We are starting to see more and more support incidents about the message "client host x.x.x.x sending wrong input to LPD port". This message should require little interpretation since network administrators are the target audience for RPM. It gives the IP address of a host communicating improperly with RPM. In other words, this host is not using proper LPR/LPD protocol.
You should check the IP address of the client host here. If it is outside your network and is not a trusted host, you should take steps to harden RPM against further unwanted intrusion. This starts by identifying the hosts you actually want sending you print jobs and then blocking all other hosts.
If the IP address is inside your network, it is likely caused by a network vulnerability scanner. In some cases, RPM handles these scans without issue but reports a critical event which cannot be suppressed. Some vulnerability scanners are more intrusive than others and can issues which prevent RPM from receiving further print requests. If this is the case, your only option to restore printing is to restart the RPM service or, in extreme cases, the computer.
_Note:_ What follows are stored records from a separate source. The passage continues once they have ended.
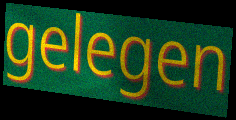
gelegen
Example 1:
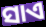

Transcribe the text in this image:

ସାଏ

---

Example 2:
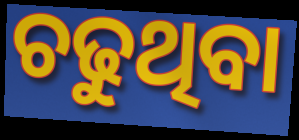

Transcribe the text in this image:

ଚଢୁଥିବା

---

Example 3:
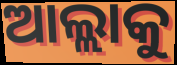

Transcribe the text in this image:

ଆଲ୍ଲାକୁ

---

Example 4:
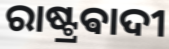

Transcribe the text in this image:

ରାଷ୍ଟ୍ରଵାଦୀ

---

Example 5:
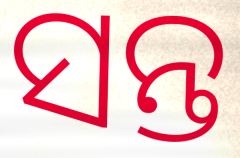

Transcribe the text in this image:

ସନ୍ତ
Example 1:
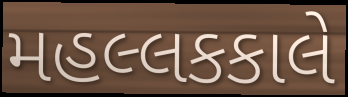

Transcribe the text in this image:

મહલ્લકકાલે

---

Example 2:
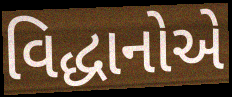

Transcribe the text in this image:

વિદ્ધાનોએ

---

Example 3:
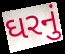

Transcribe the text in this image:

ઘરનું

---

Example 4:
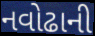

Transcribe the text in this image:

નવોઢાની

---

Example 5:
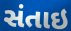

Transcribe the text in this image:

સંતાઇ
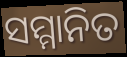
ସମ୍ମାନିତ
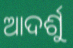
ଆଦର୍ଶୁ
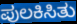
ಪುಲಕಿಸಿತು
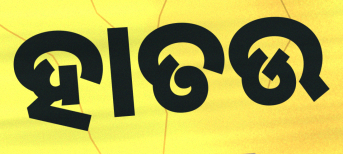
ହାତଉ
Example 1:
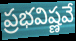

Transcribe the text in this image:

ప్రభవిష్ణవే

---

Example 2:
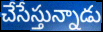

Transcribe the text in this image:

చేసేస్తున్నాడు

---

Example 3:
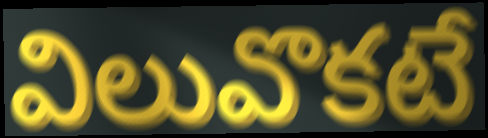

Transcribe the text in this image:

విలువొకటే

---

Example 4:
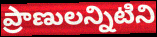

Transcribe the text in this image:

ప్రాణులన్నిటిని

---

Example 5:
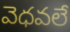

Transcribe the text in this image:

వెధవలే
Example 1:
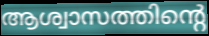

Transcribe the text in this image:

ആശ്വാസത്തിന്റെ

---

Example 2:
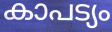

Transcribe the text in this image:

കാപട്യം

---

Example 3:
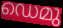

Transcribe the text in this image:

ഡെമു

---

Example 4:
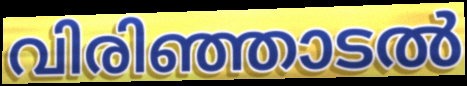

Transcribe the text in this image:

വിരിഞ്ഞാടൽ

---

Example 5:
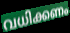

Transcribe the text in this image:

വധിക്കണം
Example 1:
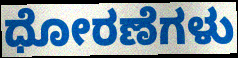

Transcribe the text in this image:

ಧೋರಣೆಗಳು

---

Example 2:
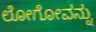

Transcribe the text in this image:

ಲೋಗೋವನ್ನು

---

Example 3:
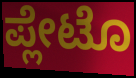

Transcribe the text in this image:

ಪ್ಲೇಟೊ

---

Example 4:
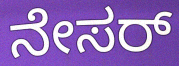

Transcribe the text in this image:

ನೇಸರ್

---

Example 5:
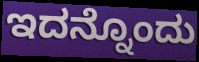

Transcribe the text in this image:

ಇದನ್ನೊಂದು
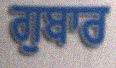
ਗੁਬਾਰ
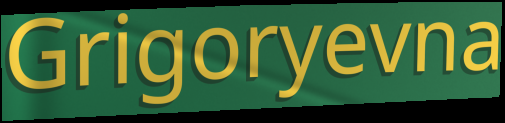
Grigoryevna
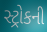
સ્ટ્રોકની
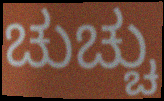
ಚುಚ್ಚು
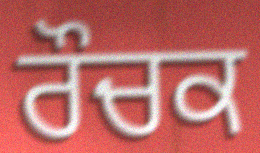
ਰੌਚਕ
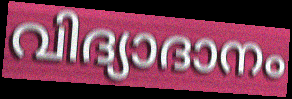
വിദ്യാദാനം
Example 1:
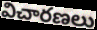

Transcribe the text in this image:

విచారణలు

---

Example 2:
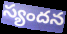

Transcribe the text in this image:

స్యందన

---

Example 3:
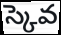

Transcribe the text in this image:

స్కెవ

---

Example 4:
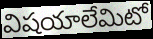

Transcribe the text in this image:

విషయాలేమిటో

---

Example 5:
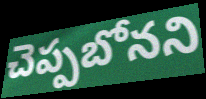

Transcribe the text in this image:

చెప్పబోనని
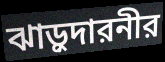
ঝাড়ুদারনীর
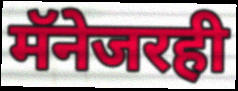
मॅनेजरही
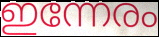
ഇന്നേരം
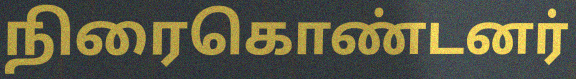
நிரைகொண்டனர்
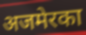
अजमेरका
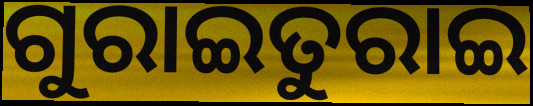
ଗୁରାଇତୁରାଇ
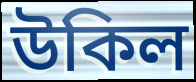
উকিল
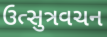
ઉત્સુત્રવચન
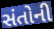
સંતોની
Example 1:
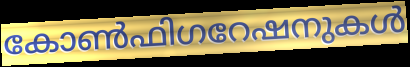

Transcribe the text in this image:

കോൺഫിഗറേഷനുകൾ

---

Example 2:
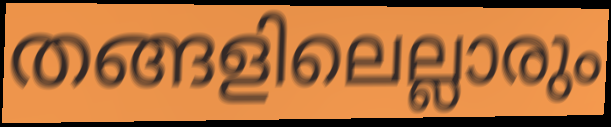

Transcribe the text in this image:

തങ്ങളിലെല്ലാരും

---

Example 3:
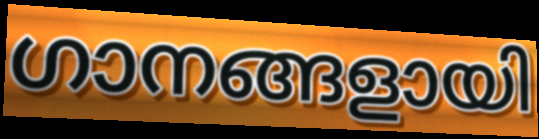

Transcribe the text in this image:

ഗാനങ്ങളായി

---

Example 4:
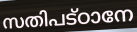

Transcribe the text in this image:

സതിപട്ഠാനേ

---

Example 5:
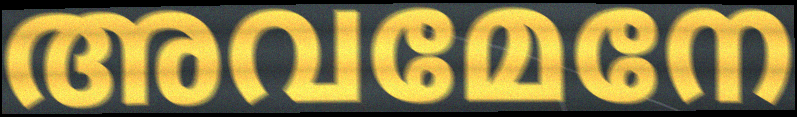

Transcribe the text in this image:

അവമേനേ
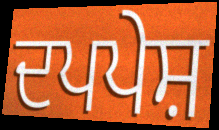
ਦਪਪੇਸ਼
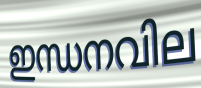
ഇന്ധനവില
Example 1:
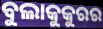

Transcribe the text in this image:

ବୁଲାକୁକୁରର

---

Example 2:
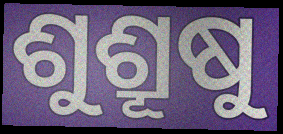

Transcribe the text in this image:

ଶୁଶ୍ରୂଷୁ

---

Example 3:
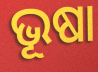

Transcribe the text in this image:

ଭୂଷା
RPM is a print server which primarily works with print data from legacy systems. The LPR/LPD protocol is not a perfectly defined protocol like HTTP or SSH in that it does not see regular updates for emerging security threats. LPR/LPD is described in rfc1179. In there, it specifically says that the document is not defining an official Internet standard, but is attempting only to document standard practices between vendors of the era.
The solution, whether the traffic originates from inside your network or outside, is to block the offending host(s). The best scenario is to block all hosts except only those from which you wish to receive print jobs. The safest place to block outside hosts is on a company firewall preventing the traffic from even reaching the RPM host. For inside hosts, it could be done using the Windows firewall or one included with your antivirus program on the host where RPM is installed.
RPM also has built-in security settings accessible from the Configure menu which makes it possible to block traffic from unwanted hosts. We recommend using RPM security settings only as a temporary fix since a network firewall is likely more robust.